> _Consignes de l'exercice_:
- A) Citez tout le passage de l'extrait allant de « ## Christian49140 (18 » jusqu'à « Votre avis ? ».
- B) Dressez la liste de tous les produits, matériels ou logiciels, nommés dans l'extrait.
───── Extrait ─────
# Installer Win 7/32 et Win 7/64 sur iMac 21,5 mi 2010 ?



## Christian49140 (18 Mai 2016)

Bonjour,

La question est dans le titre....))
Pour détailler un peu, et dans un premier temps, je me pose la question (j'y connais pas grand chose) de savoir si je peux installer la version de Windows 7 64 bits en plus de la version 32 bits sur le même ordinateur ? 
J'y vois pas mal d'objections, mais j'ai un doute ... sur la faisabilité.
Votre avis ?
Merci
Christian49


----------



## Locke (18 Mai 2016)

Christian49140 a dit:


> Pour détailler un peu, et dans un premier temps, je me pose la question (j'y connais pas grand chose) de savoir si je peux installer la version de Windows 7 64 bits en plus de la version 32 bits sur le même ordinateur ?


Non, Assistant Boot Camp ne supportera qu'une seule partition en interne.
───── Données fournies ─────
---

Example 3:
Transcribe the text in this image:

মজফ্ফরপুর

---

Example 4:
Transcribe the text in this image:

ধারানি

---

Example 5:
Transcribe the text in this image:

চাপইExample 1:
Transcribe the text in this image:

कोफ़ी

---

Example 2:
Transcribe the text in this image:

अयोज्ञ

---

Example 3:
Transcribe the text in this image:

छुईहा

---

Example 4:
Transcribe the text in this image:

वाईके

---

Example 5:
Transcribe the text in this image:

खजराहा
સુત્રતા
─────
───── Données fournies ─────
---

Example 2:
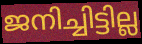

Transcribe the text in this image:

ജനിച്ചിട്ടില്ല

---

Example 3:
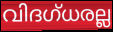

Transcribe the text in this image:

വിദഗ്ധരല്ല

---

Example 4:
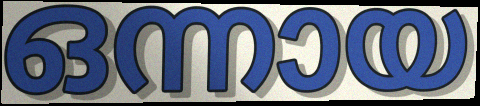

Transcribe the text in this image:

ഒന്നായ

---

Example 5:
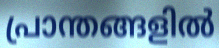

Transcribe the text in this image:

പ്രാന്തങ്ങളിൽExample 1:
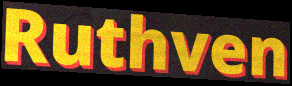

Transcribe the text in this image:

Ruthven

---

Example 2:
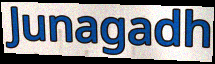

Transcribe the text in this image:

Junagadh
─────
> _Réponses par consigne_:
- A)
## Christian49140 (18 Mai 2016)

Bonjour,

La question est dans le titre....))
Pour détailler un peu, et dans un premier temps, je me pose la question (j'y connais pas grand chose) de savoir si je peux installer la version de Windows 7 64 bits en plus de la version 32 bits sur le même ordinateur ? 
J'y vois pas mal d'objections, mais j'ai un doute ... sur la faisabilité.
Votre avis ?

- B)
- iMac 21,5 mi 2010
- Windows 7 (versions 32 bits et 64 bits)
- Assistant Boot Camp